**WORK REQUEST:** The records below must be duplicated exactly, character for character.

MATERIAL TO PROCESS Start Marker

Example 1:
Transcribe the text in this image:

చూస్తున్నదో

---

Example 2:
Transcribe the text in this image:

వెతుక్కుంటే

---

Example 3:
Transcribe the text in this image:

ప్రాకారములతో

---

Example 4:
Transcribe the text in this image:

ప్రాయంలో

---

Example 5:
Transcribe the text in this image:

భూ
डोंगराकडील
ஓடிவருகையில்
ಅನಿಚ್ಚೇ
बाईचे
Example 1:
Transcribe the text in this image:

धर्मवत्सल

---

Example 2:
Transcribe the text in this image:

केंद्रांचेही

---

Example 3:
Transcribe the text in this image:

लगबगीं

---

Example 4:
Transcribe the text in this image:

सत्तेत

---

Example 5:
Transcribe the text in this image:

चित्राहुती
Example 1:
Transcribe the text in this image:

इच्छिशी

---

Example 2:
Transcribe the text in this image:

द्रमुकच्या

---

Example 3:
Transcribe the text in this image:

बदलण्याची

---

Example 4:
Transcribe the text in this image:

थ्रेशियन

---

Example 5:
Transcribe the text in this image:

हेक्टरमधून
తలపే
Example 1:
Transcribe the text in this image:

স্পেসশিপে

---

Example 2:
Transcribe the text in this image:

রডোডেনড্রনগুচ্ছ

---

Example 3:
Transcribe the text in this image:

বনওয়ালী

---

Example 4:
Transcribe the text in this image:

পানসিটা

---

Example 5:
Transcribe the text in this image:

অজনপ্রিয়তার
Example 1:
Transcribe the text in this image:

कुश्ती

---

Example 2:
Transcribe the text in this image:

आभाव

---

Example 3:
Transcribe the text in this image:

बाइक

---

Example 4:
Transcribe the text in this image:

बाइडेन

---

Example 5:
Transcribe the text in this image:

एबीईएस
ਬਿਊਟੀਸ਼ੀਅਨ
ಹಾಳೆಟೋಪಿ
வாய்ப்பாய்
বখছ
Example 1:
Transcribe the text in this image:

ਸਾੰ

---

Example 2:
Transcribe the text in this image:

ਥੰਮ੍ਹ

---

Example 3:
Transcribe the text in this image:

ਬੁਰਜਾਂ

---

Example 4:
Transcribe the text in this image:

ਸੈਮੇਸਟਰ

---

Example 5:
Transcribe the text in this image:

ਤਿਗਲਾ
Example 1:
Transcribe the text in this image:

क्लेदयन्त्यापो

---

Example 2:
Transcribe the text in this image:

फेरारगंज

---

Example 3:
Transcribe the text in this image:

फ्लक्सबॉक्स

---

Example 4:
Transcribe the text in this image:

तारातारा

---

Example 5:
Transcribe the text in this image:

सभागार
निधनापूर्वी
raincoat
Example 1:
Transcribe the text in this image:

MATERIAL TO PROCESS End Marker

**SOLUTION FOR THIS PROBLEM:**
Example 1:
Transcribe the text in this image:

చూస్తున్నదో

---

Example 2:
Transcribe the text in this image:

వెతుక్కుంటే

---

Example 3:
Transcribe the text in this image:

ప్రాకారములతో

---

Example 4:
Transcribe the text in this image:

ప్రాయంలో

---

Example 5:
Transcribe the text in this image:

భూ
डोंगराकडील
ஓடிவருகையில்
ಅನಿಚ್ಚೇ
बाईचे
Example 1:
Transcribe the text in this image:

धर्मवत्सल

---

Example 2:
Transcribe the text in this image:

केंद्रांचेही

---

Example 3:
Transcribe the text in this image:

लगबगीं

---

Example 4:
Transcribe the text in this image:

सत्तेत

---

Example 5:
Transcribe the text in this image:

चित्राहुती
Example 1:
Transcribe the text in this image:

इच्छिशी

---

Example 2:
Transcribe the text in this image:

द्रमुकच्या

---

Example 3:
Transcribe the text in this image:

बदलण्याची

---

Example 4:
Transcribe the text in this image:

थ्रेशियन

---

Example 5:
Transcribe the text in this image:

हेक्टरमधून
తలపే
Example 1:
Transcribe the text in this image:

স্পেসশিপে

---

Example 2:
Transcribe the text in this image:

রডোডেনড্রনগুচ্ছ

---

Example 3:
Transcribe the text in this image:

বনওয়ালী

---

Example 4:
Transcribe the text in this image:

পানসিটা

---

Example 5:
Transcribe the text in this image:

অজনপ্রিয়তার
Example 1:
Transcribe the text in this image:

कुश्ती

---

Example 2:
Transcribe the text in this image:

आभाव

---

Example 3:
Transcribe the text in this image:

बाइक

---

Example 4:
Transcribe the text in this image:

बाइडेन

---

Example 5:
Transcribe the text in this image:

एबीईएस
ਬਿਊਟੀਸ਼ੀਅਨ
ಹಾಳೆಟೋಪಿ
வாய்ப்பாய்
বখছ
Example 1:
Transcribe the text in this image:

ਸਾੰ

---

Example 2:
Transcribe the text in this image:

ਥੰਮ੍ਹ

---

Example 3:
Transcribe the text in this image:

ਬੁਰਜਾਂ

---

Example 4:
Transcribe the text in this image:

ਸੈਮੇਸਟਰ

---

Example 5:
Transcribe the text in this image:

ਤਿਗਲਾ
Example 1:
Transcribe the text in this image:

क्लेदयन्त्यापो

---

Example 2:
Transcribe the text in this image:

फेरारगंज

---

Example 3:
Transcribe the text in this image:

फ्लक्सबॉक्स

---

Example 4:
Transcribe the text in this image:

तारातारा

---

Example 5:
Transcribe the text in this image:

सभागार
निधनापूर्वी
raincoat
Example 1:
Transcribe the text in this image:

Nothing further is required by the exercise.